Germ line genetic variants of human telomerase reverse transcriptase (hTERT) are known to predispose for various malignancies including glioma. A study investigated genetic variation of hTERT gene T/G (rs2736100) and hTERT G/A (rs2736098) with respect to glioma risk.
Confirmed 106 cases were tested against 210 cancer-freehealthy controls by Polymerase chain reaction-restriction fragment length polymorphism technique (RFLP) for genotyping.
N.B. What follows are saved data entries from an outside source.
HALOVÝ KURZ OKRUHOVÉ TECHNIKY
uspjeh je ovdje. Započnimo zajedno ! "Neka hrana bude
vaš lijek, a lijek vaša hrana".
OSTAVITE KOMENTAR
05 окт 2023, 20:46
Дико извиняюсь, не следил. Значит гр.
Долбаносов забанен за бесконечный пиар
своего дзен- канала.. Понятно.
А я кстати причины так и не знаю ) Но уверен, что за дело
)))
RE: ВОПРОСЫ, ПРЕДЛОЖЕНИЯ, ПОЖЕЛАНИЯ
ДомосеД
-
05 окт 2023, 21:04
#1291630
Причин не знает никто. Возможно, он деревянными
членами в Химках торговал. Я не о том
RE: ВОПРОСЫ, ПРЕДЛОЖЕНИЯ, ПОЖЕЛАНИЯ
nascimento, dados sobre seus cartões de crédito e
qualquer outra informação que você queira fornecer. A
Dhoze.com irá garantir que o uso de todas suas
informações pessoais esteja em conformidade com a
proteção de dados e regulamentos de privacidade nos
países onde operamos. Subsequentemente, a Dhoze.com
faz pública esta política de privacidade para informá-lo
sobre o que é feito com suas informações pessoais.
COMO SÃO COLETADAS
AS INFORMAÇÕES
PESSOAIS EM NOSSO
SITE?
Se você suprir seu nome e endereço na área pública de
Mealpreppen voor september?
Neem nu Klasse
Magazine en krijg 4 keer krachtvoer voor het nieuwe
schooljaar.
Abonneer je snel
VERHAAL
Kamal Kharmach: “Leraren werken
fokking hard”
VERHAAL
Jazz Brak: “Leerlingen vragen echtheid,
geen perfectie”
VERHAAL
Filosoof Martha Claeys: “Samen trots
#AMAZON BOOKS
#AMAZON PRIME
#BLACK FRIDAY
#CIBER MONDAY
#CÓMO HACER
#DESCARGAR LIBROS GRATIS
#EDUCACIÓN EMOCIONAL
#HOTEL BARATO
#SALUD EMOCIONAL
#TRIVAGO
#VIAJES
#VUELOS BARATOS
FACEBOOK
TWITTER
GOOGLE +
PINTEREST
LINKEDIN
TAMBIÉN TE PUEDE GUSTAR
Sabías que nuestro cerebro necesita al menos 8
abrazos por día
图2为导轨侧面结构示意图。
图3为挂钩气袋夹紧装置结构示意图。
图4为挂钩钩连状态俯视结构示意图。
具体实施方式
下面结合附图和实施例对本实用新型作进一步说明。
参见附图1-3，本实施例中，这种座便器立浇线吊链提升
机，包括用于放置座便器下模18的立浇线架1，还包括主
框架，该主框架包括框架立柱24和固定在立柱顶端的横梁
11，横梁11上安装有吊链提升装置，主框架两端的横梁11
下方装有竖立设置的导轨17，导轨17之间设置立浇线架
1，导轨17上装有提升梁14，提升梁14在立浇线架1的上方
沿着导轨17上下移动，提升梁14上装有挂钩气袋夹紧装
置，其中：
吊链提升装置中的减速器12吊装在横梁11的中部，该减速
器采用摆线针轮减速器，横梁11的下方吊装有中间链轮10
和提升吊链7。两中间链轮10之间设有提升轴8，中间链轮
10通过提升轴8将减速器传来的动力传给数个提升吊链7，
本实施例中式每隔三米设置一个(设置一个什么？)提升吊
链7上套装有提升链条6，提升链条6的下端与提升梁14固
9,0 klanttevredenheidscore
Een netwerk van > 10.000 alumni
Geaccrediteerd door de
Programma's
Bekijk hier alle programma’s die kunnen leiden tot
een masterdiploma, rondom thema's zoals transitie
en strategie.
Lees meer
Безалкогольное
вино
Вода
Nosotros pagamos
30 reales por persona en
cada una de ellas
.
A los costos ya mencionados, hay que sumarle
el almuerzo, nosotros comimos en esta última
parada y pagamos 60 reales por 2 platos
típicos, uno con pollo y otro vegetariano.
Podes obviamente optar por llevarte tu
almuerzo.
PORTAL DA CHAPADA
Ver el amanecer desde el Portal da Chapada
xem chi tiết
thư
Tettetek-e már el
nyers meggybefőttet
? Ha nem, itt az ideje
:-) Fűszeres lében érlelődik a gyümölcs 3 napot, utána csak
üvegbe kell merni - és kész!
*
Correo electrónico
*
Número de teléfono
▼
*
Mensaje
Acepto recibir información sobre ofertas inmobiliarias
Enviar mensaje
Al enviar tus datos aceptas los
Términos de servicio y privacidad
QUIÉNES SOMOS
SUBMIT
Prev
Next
Homozygous variant 'GG' genotype of rs2736100 frequency was >4-fold significantly different in cases versus controls (39.6% 17.2%; p<0.0001). Further, variant 'G' allele was found significantly associated with cases (0.5 versus 0.2 in controls; p<0.0001). Homozygous variant rs2736098 'AA' genotype (35.8% vs. 23.8%) and allele 'A' (0.49 vs. 0.34) showed a marked significant difference in cases and controls respectively (p<0.05). In hTERT rs2736100, GG genotype significantly presented more in higher grades and GBM (p<0.0001). Besides GG variant of hTERT rs2736100 had poor probability in overall survival of patients as compared to TG and TT genotype (log rank p=0.03). Interestingly, two haplotypes of hTERT rs2736100/rs2736098 were identified as GG and GA that conferred >3- and 5-fold risk to glioma patients respectively wherein variant G/A haplotype was observed to pronounce highest impact to confer glioma risk (p<0.0001).
The study indicates that hTERT rs2736098 and rs2736100 variants play an important role to confer a strong risk to develop glioma. Further, hTERT rs2736100 GG variant seem to play a role in bad prognosis of glioma patients. Haplotypes GG and GA could prove as vital tool to monitor the risk for glioma patients 1).